Gonzalo Gonzalez Del Pino, PhD
Postdoctoral Fellow
Gonzo received his PhD and Master's degrees in Biochemistry from Harvard University in 2020, where he studied the structure and regulation of BRAF and MEK1, two kinases central to the mitogen-activated protein kinase (MAPK) cascade. He graduated from the University of Miami with Bachelor's degrees in French and Biochemistry in 2012. His current work focuses on developing a pipeline using a synthetic nanobody library to select chaperones for X-ray crystallography and cryoelectron microscopy of the HSV-1 fusogen, gB, in its prefusion and intermediate conformations.
Nathalie Lavoie
PhD Student, Molecular Microbiology Program
Nathalie received a Bachelor’s degree in Biology from Boston College and a Masters in Spatial Analysis for Public Health from Johns Hopkins University.
Mike Thorsen
PhD Student, CMDB Program
Mike graduated from Boston College with a Bachelor’s degree in Biology and is studying the mechanism of nuclear egress by the nuclear egress complex (NEC) from HSV-1 and EBV.


Zemplen Pataki
MD/PhD Student, Molecular Microbiology Program
Zemplen graduated from Brown University with a Bachelor's degree in Health and Human Biology.
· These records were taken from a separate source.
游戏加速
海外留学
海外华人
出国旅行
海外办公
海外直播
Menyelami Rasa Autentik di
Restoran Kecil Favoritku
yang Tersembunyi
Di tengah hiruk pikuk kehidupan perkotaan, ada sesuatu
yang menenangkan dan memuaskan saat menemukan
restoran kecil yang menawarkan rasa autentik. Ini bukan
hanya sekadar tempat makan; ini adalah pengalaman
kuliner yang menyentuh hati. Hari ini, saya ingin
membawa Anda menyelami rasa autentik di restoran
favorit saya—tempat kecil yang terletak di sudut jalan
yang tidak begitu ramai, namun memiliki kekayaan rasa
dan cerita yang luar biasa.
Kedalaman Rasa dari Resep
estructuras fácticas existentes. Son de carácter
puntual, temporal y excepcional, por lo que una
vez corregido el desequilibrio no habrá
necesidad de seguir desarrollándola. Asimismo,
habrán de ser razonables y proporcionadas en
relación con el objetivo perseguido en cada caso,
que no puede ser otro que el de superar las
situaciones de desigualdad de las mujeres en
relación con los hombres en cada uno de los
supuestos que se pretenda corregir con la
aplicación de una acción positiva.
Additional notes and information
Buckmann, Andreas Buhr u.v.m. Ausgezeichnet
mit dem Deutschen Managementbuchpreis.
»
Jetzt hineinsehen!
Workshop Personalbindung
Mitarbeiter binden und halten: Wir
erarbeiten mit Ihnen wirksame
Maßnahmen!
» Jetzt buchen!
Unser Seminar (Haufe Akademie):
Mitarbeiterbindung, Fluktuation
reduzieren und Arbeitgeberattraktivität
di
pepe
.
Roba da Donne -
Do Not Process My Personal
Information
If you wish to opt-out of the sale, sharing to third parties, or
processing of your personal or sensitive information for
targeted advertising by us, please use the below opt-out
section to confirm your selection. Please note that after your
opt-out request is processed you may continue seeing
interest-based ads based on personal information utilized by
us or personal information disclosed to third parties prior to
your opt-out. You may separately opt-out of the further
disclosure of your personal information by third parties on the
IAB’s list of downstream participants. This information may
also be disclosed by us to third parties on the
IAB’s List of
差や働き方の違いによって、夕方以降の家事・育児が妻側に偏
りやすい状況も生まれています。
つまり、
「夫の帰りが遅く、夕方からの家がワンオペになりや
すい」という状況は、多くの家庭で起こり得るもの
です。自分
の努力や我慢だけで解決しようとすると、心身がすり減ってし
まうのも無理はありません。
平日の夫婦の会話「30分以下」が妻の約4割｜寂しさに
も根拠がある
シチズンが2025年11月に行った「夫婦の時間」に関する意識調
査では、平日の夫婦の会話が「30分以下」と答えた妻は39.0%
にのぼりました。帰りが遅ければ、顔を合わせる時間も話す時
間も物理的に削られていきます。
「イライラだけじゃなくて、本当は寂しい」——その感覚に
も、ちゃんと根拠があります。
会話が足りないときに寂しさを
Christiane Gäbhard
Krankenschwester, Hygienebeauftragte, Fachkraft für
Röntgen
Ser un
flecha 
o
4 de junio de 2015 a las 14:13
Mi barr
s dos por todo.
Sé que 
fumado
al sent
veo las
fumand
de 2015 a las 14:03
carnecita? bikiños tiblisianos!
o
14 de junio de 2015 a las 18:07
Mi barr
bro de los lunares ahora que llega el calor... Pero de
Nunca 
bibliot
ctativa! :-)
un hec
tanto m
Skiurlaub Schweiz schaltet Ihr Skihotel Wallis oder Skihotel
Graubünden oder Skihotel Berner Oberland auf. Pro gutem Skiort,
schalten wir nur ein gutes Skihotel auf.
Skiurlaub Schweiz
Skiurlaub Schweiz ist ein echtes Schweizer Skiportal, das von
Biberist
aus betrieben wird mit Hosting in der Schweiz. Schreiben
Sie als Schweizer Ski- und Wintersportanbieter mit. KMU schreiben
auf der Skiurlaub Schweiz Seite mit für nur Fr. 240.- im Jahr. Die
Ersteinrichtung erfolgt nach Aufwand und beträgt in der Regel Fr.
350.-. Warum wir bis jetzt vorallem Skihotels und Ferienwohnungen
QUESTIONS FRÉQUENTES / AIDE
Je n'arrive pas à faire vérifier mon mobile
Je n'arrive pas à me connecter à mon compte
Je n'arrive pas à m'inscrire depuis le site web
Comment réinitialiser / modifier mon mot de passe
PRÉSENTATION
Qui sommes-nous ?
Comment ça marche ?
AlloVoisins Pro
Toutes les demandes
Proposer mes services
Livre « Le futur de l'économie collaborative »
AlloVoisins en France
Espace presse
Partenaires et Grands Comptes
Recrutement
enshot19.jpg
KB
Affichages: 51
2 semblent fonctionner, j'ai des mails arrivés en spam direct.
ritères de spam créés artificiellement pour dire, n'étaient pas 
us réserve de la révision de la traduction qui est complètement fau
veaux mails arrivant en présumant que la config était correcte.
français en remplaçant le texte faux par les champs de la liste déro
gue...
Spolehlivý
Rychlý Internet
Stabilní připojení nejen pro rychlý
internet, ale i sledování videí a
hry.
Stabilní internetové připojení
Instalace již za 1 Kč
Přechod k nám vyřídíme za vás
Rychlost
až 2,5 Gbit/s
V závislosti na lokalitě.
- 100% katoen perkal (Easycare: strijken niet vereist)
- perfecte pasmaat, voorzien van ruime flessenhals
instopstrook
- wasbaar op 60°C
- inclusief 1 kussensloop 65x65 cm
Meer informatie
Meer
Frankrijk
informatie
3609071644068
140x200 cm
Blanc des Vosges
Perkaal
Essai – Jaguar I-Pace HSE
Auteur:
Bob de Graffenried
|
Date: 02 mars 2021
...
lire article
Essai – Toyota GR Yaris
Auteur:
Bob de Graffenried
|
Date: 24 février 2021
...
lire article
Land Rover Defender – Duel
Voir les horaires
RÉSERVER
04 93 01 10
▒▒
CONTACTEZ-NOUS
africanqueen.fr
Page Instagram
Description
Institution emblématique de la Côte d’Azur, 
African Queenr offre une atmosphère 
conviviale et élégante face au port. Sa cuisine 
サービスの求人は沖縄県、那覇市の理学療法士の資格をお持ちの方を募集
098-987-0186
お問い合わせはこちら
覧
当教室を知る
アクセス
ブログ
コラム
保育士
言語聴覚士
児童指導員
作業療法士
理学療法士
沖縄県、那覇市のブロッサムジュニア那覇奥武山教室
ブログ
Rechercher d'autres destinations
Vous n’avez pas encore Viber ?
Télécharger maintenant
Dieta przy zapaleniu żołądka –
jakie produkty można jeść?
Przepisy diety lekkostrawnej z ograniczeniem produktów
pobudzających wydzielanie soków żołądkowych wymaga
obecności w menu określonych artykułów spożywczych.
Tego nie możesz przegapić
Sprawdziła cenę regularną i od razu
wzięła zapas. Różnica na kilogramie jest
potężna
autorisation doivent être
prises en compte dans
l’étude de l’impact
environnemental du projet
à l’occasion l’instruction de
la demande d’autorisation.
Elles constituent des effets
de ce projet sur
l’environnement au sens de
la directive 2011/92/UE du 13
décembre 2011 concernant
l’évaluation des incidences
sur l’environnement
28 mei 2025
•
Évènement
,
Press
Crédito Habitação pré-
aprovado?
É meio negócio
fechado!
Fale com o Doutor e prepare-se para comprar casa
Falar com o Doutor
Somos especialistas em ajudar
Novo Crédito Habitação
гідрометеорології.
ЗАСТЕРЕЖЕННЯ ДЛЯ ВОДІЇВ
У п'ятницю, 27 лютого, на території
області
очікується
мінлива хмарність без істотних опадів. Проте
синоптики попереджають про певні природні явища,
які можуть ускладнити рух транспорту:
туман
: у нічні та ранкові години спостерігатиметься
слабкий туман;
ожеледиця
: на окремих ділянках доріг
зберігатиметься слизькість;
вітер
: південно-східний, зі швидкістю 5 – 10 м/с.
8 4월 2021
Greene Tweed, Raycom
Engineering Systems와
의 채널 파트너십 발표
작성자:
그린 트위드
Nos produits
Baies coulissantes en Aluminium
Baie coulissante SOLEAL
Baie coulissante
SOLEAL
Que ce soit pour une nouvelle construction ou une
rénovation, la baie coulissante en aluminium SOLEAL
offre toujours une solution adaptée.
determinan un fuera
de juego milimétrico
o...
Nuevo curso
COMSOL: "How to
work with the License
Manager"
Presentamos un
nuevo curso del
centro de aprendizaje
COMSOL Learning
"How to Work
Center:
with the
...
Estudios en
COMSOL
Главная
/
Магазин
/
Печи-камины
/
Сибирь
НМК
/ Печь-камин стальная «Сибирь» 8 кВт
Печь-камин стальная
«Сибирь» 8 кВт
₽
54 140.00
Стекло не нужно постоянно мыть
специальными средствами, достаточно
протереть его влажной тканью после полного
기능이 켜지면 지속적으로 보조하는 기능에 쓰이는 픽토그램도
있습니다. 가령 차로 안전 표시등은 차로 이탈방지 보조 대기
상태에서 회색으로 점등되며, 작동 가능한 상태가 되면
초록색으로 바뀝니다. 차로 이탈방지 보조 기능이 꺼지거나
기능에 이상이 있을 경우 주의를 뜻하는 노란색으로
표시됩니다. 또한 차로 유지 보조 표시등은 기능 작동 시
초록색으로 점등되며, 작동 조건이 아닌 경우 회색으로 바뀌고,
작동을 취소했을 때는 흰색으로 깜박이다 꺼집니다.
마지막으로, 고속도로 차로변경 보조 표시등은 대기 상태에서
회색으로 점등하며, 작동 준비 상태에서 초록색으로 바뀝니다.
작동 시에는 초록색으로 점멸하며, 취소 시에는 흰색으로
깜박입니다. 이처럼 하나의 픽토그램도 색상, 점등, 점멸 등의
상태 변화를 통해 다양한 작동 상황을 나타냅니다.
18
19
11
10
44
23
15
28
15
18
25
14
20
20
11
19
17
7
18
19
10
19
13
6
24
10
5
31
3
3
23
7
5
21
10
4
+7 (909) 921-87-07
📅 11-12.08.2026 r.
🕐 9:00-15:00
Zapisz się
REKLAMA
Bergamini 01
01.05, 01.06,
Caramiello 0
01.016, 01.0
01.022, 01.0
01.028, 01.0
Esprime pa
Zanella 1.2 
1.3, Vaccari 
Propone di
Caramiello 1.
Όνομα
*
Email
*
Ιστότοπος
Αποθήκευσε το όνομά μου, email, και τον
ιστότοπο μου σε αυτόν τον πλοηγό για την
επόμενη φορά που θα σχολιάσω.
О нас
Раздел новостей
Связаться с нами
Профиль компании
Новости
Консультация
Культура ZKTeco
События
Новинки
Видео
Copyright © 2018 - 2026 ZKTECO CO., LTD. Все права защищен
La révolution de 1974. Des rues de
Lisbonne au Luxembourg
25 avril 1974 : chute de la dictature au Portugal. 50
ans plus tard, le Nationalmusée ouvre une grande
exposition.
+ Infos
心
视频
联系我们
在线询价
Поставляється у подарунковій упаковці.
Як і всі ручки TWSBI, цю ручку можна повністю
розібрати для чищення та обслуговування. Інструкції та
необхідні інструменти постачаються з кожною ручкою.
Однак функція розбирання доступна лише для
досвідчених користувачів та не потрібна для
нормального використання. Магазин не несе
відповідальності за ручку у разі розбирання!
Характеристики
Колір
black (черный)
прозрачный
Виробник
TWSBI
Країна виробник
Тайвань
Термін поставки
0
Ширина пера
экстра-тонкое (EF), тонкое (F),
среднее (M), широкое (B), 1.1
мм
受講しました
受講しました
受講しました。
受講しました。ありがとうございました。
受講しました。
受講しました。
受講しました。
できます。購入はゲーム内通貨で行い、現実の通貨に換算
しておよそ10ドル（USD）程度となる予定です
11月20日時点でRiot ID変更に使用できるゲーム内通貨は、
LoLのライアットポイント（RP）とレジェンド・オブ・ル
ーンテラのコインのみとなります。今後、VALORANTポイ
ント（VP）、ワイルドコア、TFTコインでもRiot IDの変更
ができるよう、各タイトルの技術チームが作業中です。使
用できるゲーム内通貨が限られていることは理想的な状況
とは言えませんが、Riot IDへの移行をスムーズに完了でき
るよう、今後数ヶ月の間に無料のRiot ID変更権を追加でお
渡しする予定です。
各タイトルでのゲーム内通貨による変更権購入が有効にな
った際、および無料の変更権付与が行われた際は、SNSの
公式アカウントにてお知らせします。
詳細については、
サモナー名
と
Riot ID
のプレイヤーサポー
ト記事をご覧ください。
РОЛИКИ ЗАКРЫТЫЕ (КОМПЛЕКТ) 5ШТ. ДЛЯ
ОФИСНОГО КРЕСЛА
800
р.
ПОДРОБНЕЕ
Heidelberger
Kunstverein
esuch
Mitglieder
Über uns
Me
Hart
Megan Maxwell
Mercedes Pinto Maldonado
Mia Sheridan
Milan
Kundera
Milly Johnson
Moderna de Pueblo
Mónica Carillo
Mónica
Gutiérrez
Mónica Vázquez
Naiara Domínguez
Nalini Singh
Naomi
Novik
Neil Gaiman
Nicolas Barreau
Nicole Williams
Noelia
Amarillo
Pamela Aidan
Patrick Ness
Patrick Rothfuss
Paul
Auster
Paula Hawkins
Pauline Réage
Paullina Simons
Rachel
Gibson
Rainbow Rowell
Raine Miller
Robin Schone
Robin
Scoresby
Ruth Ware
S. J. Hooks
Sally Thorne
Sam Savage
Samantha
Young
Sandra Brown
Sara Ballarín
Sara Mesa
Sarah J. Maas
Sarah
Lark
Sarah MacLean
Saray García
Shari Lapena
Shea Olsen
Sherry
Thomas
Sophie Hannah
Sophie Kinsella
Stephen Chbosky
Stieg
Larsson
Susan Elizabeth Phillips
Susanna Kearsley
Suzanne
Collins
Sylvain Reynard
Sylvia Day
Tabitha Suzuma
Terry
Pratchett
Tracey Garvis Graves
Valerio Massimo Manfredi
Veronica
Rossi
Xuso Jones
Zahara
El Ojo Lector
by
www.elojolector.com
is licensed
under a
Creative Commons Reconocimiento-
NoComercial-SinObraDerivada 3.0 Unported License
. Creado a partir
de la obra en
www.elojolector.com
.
He is using genetic, biochemical, and cellular approaches to elucidate how HSV glycoproteins cooperate to trigger membrane fusion at the appropriate time.
Jose Martin Ramirez
MD/PhD Student, Molecular Microbiology Program
Martin received his BS in Biochemistry & Biology from California State University - San Bernadino in San Bernadino, CA. He is using single particle tracking (SPT) and total internal reflection microscopy in conjunction with the pseudo type VSV to study the intermediate mechanisms of viral entry and the specific roles of gB, gH, gL and gD.

Bing Dai
PhD Student, CMDB Program
Bing received a Bachelors in Medicinal Chemistry from China Pharmaceutical University in Nanjing, China and a Masters Pharmacology and Drug Development from Tufts. His project focuses on identifying host proteins that facilitate HSV nuclear egress and determining the mechanisms by which they do so.